[[ Records to use open ]]

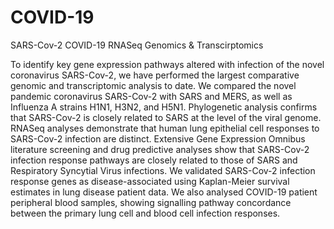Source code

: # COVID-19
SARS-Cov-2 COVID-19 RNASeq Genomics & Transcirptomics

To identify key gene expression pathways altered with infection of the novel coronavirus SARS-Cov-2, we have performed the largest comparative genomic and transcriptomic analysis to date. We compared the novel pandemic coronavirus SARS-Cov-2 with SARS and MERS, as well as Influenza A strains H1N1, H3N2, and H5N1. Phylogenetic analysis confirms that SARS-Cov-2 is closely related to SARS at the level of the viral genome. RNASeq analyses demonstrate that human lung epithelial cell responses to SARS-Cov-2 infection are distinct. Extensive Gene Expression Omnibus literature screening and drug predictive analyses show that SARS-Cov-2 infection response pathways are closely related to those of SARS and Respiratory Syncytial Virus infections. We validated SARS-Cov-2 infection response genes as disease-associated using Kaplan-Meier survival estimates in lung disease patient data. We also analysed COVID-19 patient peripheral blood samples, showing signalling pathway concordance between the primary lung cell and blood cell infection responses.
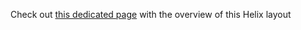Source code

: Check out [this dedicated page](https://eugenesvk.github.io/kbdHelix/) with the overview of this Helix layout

[[ Records to use closed ]]

Exercise brief:
From the line containing "SARS-Cov-2 COVID-19 RNASeq" through the last line of the entries, both included, print each line exactly and omit any picture.

Response for this exercise:
SARS-Cov-2 COVID-19 RNASeq Genomics & Transcirptomics

To identify key gene expression pathways altered with infection of the novel coronavirus SARS-Cov-2, we have performed the largest comparative genomic and transcriptomic analysis to date. We compared the novel pandemic coronavirus SARS-Cov-2 with SARS and MERS, as well as Influenza A strains H1N1, H3N2, and H5N1. Phylogenetic analysis confirms that SARS-Cov-2 is closely related to SARS at the level of the viral genome. RNASeq analyses demonstrate that human lung epithelial cell responses to SARS-Cov-2 infection are distinct. Extensive Gene Expression Omnibus literature screening and drug predictive analyses show that SARS-Cov-2 infection response pathways are closely related to those of SARS and Respiratory Syncytial Virus infections. We validated SARS-Cov-2 infection response genes as disease-associated using Kaplan-Meier survival estimates in lung disease patient data. We also analysed COVID-19 patient peripheral blood samples, showing signalling pathway concordance between the primary lung cell and blood cell infection responses.
Source code

: Check out [this dedicated page](https://eugenesvk.github.io/kbdHelix/) with the overview of this Helix layout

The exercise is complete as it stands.